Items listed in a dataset
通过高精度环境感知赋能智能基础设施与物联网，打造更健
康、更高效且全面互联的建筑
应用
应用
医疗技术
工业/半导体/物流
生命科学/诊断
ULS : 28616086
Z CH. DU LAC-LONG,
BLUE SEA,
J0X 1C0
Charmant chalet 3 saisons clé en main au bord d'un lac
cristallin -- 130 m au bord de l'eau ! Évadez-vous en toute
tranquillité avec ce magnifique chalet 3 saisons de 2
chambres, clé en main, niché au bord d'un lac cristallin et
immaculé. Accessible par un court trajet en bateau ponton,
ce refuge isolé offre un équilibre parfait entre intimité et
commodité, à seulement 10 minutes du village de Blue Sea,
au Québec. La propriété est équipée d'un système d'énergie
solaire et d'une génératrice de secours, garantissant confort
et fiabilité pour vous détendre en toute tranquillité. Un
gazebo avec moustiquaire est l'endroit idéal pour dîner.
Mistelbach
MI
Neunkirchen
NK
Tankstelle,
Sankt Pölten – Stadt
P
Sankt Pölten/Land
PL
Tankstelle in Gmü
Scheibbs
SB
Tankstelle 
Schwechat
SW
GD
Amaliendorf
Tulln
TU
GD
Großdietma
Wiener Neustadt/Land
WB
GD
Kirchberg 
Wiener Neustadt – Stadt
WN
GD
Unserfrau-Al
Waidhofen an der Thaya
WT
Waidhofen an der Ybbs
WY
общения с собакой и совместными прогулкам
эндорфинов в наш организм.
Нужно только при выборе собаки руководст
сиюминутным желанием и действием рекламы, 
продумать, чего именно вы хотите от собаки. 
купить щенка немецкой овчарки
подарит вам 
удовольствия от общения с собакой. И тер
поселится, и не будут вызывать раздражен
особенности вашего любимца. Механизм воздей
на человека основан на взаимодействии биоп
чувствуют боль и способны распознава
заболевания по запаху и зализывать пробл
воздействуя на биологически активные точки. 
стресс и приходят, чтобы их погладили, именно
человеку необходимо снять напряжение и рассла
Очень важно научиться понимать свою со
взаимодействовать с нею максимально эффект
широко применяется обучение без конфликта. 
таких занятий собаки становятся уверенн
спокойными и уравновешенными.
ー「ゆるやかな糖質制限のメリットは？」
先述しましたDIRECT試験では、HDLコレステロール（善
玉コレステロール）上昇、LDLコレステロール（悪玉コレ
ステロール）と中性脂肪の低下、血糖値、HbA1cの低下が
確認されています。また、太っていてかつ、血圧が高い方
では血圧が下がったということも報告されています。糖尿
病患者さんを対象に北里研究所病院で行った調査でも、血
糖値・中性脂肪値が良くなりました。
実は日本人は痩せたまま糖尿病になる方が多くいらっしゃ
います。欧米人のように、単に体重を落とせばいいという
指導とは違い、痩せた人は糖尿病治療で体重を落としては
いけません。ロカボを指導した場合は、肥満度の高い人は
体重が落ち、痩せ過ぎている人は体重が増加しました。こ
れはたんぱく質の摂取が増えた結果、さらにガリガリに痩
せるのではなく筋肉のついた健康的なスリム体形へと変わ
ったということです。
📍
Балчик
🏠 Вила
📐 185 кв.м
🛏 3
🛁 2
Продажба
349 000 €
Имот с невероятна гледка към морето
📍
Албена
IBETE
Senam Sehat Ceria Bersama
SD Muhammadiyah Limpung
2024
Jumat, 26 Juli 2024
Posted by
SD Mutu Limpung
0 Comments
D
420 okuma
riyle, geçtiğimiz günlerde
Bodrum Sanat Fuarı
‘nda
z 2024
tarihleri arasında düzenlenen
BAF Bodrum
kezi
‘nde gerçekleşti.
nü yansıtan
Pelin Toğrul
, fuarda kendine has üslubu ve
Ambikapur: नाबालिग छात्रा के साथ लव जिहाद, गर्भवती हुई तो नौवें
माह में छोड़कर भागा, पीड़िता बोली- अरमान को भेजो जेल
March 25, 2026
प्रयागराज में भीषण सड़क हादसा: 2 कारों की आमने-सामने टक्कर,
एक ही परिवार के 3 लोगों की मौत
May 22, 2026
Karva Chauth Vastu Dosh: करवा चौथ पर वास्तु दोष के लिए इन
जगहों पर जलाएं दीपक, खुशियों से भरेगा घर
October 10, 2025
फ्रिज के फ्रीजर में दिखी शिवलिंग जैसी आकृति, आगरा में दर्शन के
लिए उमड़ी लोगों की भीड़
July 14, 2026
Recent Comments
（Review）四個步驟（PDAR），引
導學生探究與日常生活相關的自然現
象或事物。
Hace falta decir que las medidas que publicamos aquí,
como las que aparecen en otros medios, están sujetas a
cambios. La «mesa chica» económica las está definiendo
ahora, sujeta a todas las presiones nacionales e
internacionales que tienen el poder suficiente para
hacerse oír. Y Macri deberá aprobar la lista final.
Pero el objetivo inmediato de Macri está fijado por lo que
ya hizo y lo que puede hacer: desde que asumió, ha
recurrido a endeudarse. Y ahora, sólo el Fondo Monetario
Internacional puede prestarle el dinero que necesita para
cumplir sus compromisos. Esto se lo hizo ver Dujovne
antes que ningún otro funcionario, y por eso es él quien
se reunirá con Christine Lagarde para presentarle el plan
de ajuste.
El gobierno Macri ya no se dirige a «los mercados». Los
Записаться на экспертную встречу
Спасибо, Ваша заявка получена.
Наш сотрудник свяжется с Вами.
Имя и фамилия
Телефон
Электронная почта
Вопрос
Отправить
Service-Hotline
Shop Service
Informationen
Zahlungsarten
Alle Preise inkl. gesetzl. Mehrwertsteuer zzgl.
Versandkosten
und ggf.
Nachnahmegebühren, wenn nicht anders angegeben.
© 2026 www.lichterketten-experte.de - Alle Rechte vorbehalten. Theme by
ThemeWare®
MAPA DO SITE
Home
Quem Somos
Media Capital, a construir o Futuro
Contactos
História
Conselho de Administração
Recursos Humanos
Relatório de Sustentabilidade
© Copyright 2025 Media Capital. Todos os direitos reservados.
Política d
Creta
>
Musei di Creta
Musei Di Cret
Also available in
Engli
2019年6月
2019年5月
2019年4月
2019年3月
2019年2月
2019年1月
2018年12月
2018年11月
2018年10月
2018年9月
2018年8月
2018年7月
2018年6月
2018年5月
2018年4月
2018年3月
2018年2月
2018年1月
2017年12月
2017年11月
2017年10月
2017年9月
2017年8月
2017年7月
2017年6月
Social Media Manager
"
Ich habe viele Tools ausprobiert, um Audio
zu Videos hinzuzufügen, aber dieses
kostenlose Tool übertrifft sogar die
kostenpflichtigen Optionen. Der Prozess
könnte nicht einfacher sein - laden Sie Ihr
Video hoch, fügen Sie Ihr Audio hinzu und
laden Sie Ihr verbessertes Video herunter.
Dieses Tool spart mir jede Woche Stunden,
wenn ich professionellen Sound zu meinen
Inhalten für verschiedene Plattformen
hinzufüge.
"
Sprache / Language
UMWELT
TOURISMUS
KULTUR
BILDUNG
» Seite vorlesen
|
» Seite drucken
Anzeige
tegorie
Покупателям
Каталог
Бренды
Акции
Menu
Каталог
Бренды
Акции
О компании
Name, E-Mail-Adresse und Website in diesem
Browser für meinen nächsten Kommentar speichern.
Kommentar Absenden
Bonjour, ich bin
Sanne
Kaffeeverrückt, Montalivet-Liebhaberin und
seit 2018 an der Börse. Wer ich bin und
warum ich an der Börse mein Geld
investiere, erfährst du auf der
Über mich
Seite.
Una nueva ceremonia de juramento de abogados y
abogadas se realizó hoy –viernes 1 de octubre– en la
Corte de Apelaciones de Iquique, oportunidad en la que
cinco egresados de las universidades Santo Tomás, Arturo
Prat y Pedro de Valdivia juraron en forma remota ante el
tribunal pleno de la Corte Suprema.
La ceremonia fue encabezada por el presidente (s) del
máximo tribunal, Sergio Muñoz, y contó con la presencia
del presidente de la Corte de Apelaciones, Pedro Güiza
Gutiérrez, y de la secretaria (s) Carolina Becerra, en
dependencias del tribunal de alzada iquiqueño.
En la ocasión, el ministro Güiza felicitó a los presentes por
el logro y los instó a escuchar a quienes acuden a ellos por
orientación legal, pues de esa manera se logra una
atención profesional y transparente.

WHAT IS EXPECTED
Copy out word for word everything from the very start of the data down through the line that contains "immaculé. Accessible par".

EXERCISE SOLUTION
通过高精度环境感知赋能智能基础设施与物联网，打造更健
康、更高效且全面互联的建筑
应用
应用
医疗技术
工业/半导体/物流
生命科学/诊断
ULS : 28616086
Z CH. DU LAC-LONG,
BLUE SEA,
J0X 1C0
Charmant chalet 3 saisons clé en main au bord d'un lac
cristallin -- 130 m au bord de l'eau ! Évadez-vous en toute
tranquillité avec ce magnifique chalet 3 saisons de 2
chambres, clé en main, niché au bord d'un lac cristallin et
immaculé. Accessible par un court trajet en bateau ponton,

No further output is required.